A beautiful living room

4. Persuade the buyer of the value of your property.

Our marketing seeks to identify and pique the interest of buyers looking for a property such as yours. When prospective buyers are found, our job is to engage them in discussion (most often through their own Realtor®) about your home to persuade them that your property is worth every penny you are asking for it. Their Realtor® will bring concerns and objections on their behalf, and it is our job to apply what we know about your home’s value in order to remove these objections and bring them to the point of submitting an offer. Diplomacy, knowledge, and experience are key. This applies to our marketing messages, to the first showing and the follow-up feedback, to the process of negotiating terms and conditions for the offer, and all throughout the transaction. Sales is assertive, not passive. A good Realtor® will preempt problems, resolve difficulties, and broaden a buyer’s vision of what your property can do and be for them.

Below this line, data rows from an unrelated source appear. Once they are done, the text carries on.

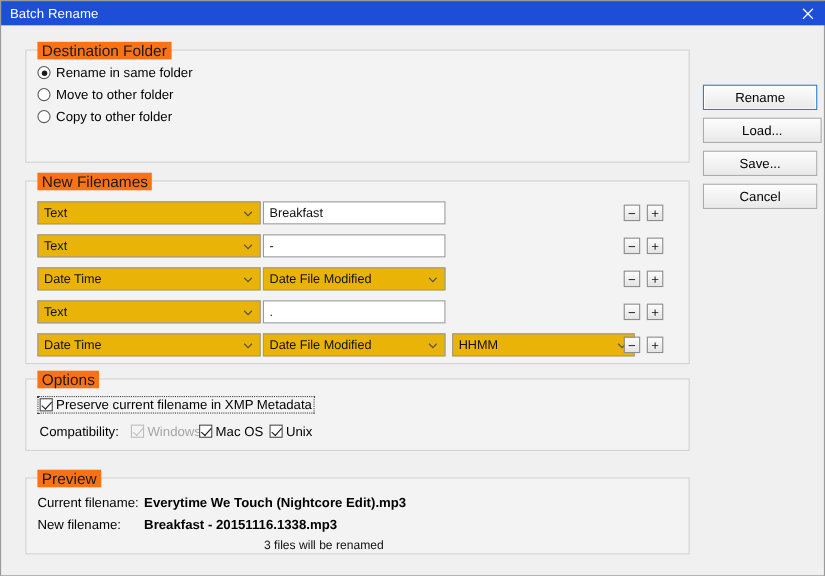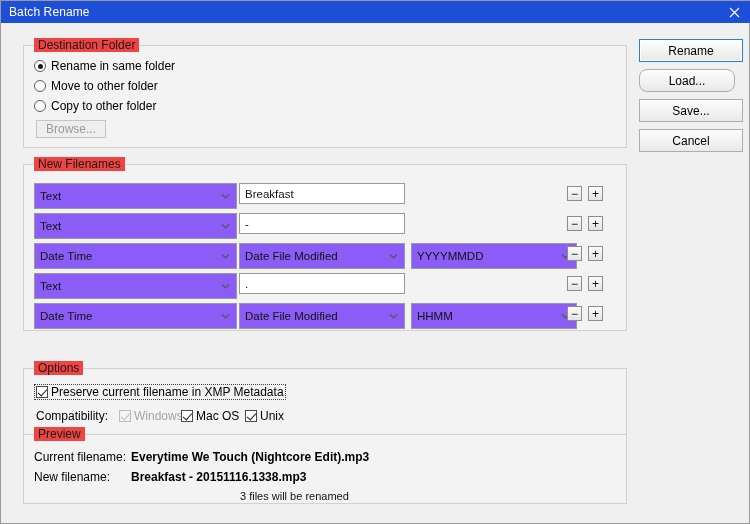"Destination Folder" .group-title { background: #ef4444 -> #f97316; font-size: 12px -> 14px }
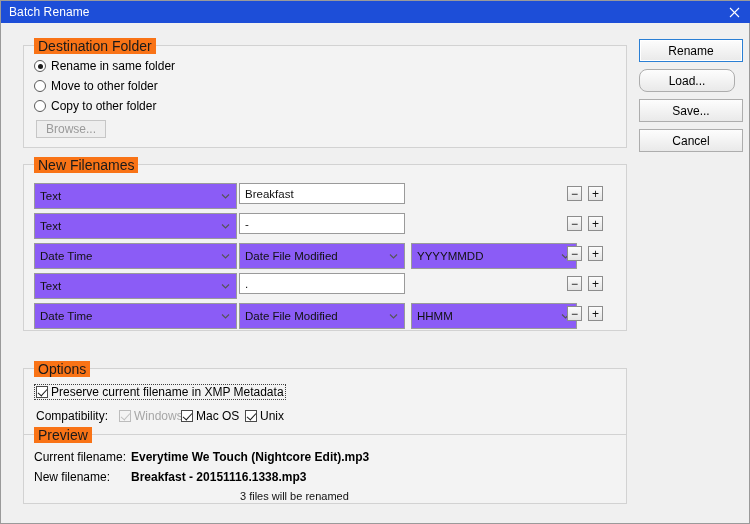"Rename" .btn { margin-top: none -> 38px }
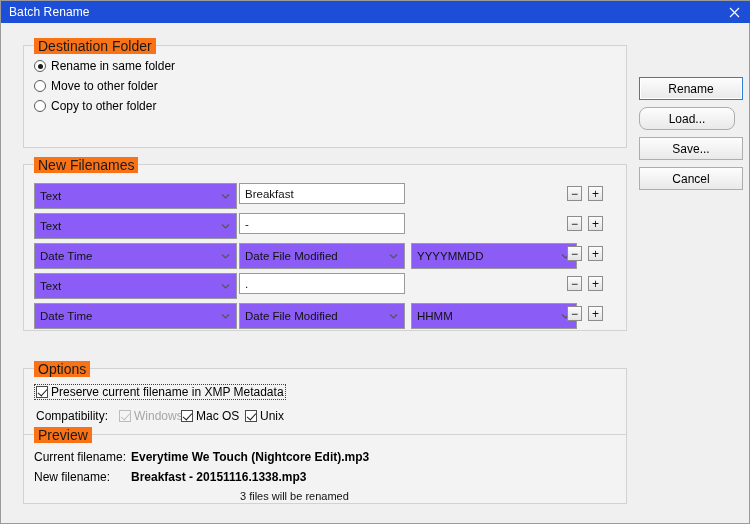"Load..." div.btn { border-radius: 8px -> none; width: 96px -> 108px }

Ash Island in Dundee, Oregon

5. Persist through all challenges until closing.

The process from listing your home to closing the transaction can be a long one, littered with landmines and challenges to work through. Unfavorable inspections cause buyers to change their minds and kill the deal, but so does ‘buyer’s remorse’. Appraisals may throw everyone back into negotiations. Closings are late about 10% of the time. Coordinating the closing and possession of 3 or 4 transactions (that are strung together like a train between buyer and seller/buyer and seller) can stretch anyone’s patience to the breaking point and require exceptional diligence on the part of your Realtor®. Problems or concerns often erupt at the most inopportune times. No two real estate transactions are the same.

We will aim to shield you from most of the stress while still keeping you informed of every development. It is our job to solve myriad problems, find needed answers, and negotiate skillfully to endeavor to hold things together when parties are on the brink of termination. Most importantly, we prioritize maintaining our professionalism in all our interactions with clients and Brokers alike, resisting the impulse to react to provocations. This requires a determined persistence.

We tell our clients not to open the champagne until the money is in the bank, and we will truly go to bat for you.